XGboost feature importance#

Let’s look at the feature importance of our model, first using XGBoost’s own model.feature_importances_ functionality. This measures the improvement in accuracy brought by a feature to the branches it is involved in. It is a measure of the contribution of a feature to the model.
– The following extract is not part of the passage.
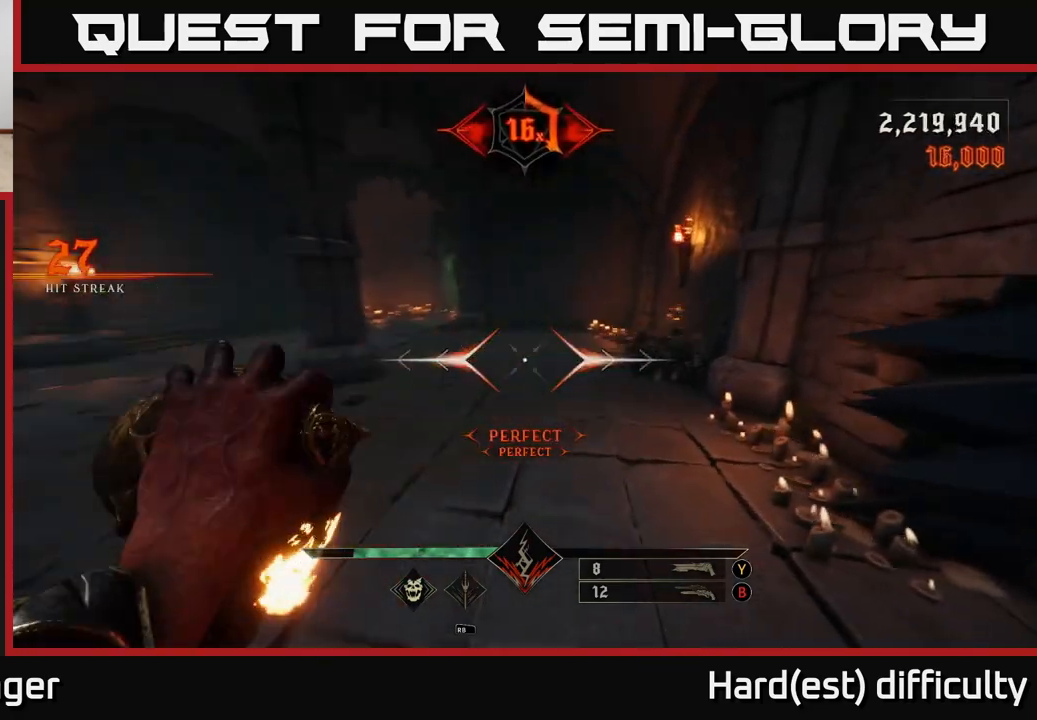
{"buttons": ["B"], "left_stick": "right", "right_stick": "center", "events": [[17, "R2", "up"], [17, "left_stick", "down"], [167, "left_stick", "center"], [233, "left_stick", "up"], [383, "left_stick", "right"], [483, "right_stick", "center"], [500, "B", "down"]]}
df_features_importance = pd.DataFrame(
    {
        "feature": select_features(features, ["mc", "hmc"]),
        "importance": model.feature_importances_,
    }
)
df_features_importance.sort_values("importance", ascending=False).head(10)
feature importance
1 mean_mc_-500 0.514159
2 mean_mc_0 0.185997
6 mean_hmc_-500 0.091001
11 cpg_count_-500 0.070514
7 mean_hmc_0 0.028955
0 mean_mc_-1000 0.016587
10 cpg_count_-1000 0.014060
12 cpg_count_0 0.012972
5 mean_hmc_-1000 0.011019
8 mean_hmc_1000 0.010104
fig, ax = plt.subplots(figsize=(14, 6))
sns.barplot(
    x="feature", 
    y="importance", 
    data=df_features_importance.sort_values("importance", ascending=False),
    )
plt.xticks(rotation=60, ha="right")
plt.show()
_images/f3a4c9ebb9e1bf26c5771786c20992e98274fcfccb9de54d2187a6c5049b0df7.png

The region extending from 500 base pairs upstream to 500 base pairs downstream of the transcription start site (TSS) is the most significant contributor to predicting chromatin accessibility as measured by ATAC-seq.

Region importance#

Rather than assessing the importance of each feature individually, we aim to gain biological insights into which genomic regions contribute the most to the model’s performance (as measured by their R^2). To achieve this, we ran our regressor on each region separately and recorded their R^2 score. This approach allows us to identify specific regions that have the greatest impact on chromatin accessibility, providing a clearer understanding of the underlying biological mechanisms and potentially highlighting key regulatory elements.

N_runs = 10
df_regressor = pd.DataFrame(columns=["mse", "rmse", "mae", "r2", "spearman", "Region"])
for region in [-1000, -500, 0, 500, 1000]:
    columns = [f"mean_mc_{region}", f"mean_hmc_{region}", f"cpg_count_{region}"]
    all_columns = columns + ["Response", "Chromosome"]
    df_one_region = df_features_atacseq[all_columns]
    for k in range(0, N_runs):
        _, df_metrics, _, _ = run_regressor(
            data=df_one_region,
            features=columns,
            mod=["mc", "hmc"],
            target="Response",
            hyperparameters=model_hyperparameters,
            random_state=k,
            test_contig=["8", "9", "10"],
            missing_values_strategy="impute_mean",
            find_optimal_parameters=False,
        )
        df_metrics["Region"] = region
        df_regressor = pd.concat([df_regressor, df_metrics], ignore_index=True)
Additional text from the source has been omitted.